In January 2018, the museum launched a restructured business model, making admission to the museum free and open to the public year-round. This restructure allowed museum leadership to re-evaluate offerings that would bring additional value to the community as well as provide a source of revenue for the museum.
The population of Battle Creek is about 51,000 individuals as of 2017, and only about 12 of those individuals work as Kingman Museum employees. With limited staff, they set focused, attainable goals. One objective was to increase efforts to market the museum store and to provide visitors a wider variety of higher quality items that would give them something to bring home, leave a lasting impression of their museum experience. However, lasting impressions weren’t limited to just the museum store. The museum also pushed forth efforts for maximum transparency in educational programming and outreach that organically attracted not only visitors, but also individual donors and funding.
Based on two different studies, Driving Forces from The Fundraising Report and Women Give 2019: Gender and Giving Across Communities of Color, we believe that personal connections make a difference when it comes to driving philanthropic giving, including membership renewals. There is an immeasurable value to simply offering more insights into how your organization is using their funding. As you gain the trust of a core group of individuals, social media and peer-to-peer advocacy will act in your favor – more widely known as The Flywheel Effect.
Kingman Museum continued to make adjustments that offered more insights into the value they brought to the community. Providing audiences with more transparency into how funding is used and acknowledging accountability about the effectiveness of the mission and programming can lead to organic feedback and help guide efforts.
Reciprocal benefits had always been of great value to members, and Kingman Museum staff understood this through personal communications and regularly making note of member feedback. Information that visitors and members are readily providing can be easy to overlook and mismanaged, but implementing simple procedures can help bridge these gaps in communication, regardless of your organization’s size.
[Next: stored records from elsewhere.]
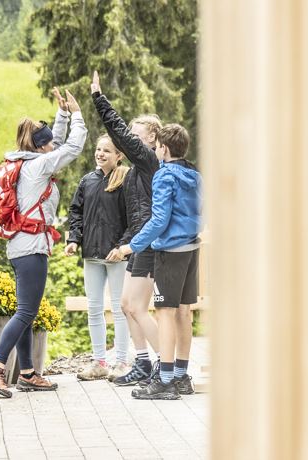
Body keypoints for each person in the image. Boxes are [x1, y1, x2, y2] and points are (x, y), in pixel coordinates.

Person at [0, 88, 87, 398]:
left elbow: (58, 143)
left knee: (26, 310)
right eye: (50, 142)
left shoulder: (29, 163)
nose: (54, 146)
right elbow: (72, 147)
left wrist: (62, 114)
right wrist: (77, 114)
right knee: (26, 311)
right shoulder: (39, 166)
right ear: (42, 147)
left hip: (20, 246)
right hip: (31, 249)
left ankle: (27, 373)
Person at [90, 71, 164, 386]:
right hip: (137, 242)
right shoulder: (135, 169)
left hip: (149, 243)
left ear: (152, 139)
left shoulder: (147, 161)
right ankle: (144, 364)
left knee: (136, 306)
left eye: (136, 133)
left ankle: (168, 365)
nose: (129, 137)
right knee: (125, 304)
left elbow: (119, 134)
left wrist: (98, 97)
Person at [117, 123, 201, 400]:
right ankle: (181, 376)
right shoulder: (194, 174)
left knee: (165, 312)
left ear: (163, 148)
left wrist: (132, 246)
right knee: (184, 312)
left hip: (170, 253)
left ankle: (164, 380)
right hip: (191, 248)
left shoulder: (164, 176)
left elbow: (159, 220)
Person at [64, 134, 131, 380]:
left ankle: (122, 361)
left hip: (117, 255)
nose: (100, 153)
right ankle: (100, 361)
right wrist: (74, 239)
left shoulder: (126, 180)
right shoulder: (87, 181)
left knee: (119, 308)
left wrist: (123, 246)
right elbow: (76, 212)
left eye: (107, 151)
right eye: (98, 149)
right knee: (94, 307)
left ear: (119, 156)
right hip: (91, 254)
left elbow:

Memberships with larger organizations are not the only resource for reciprocal benefits. As many of your members reside nearby, building relationships with neighboring organizations and businesses can offer additional value to your membership program as well. Kingman Museum carried that concept into their fundraising event initiatives.
With resourcefulness and creativity, Kingman Museum redesigned its fundraising event strategies to appeal to a wider audience without taxing staff with additional stress. Through partnerships with community breweries and coffee vendors, the museum rejected the traditional cocktail party fundraising event and modernized it with an atmosphere and price point that would attract a broader audience.
The changes that Kingman Museum implemented were simple and effective because they were a holistic approach to updating strategies that promote the integrity of their mission, which is to provide lifelong learning opportunities for each individual in the community.
Rather than expecting immediate support from a younger generation that is largely unable to provide gifts at the same level as current major donors, Kingman Museum is cultivating a core group of longtime supporters by meeting their needs throughout the individual’s lifetime. Organizations that continue to enrich programming and grow with their current supporters may see that, when the time comes, and these younger individuals are able to give larger gifts of philanthropic support, they’ll remember the organization that was there when they needed them most.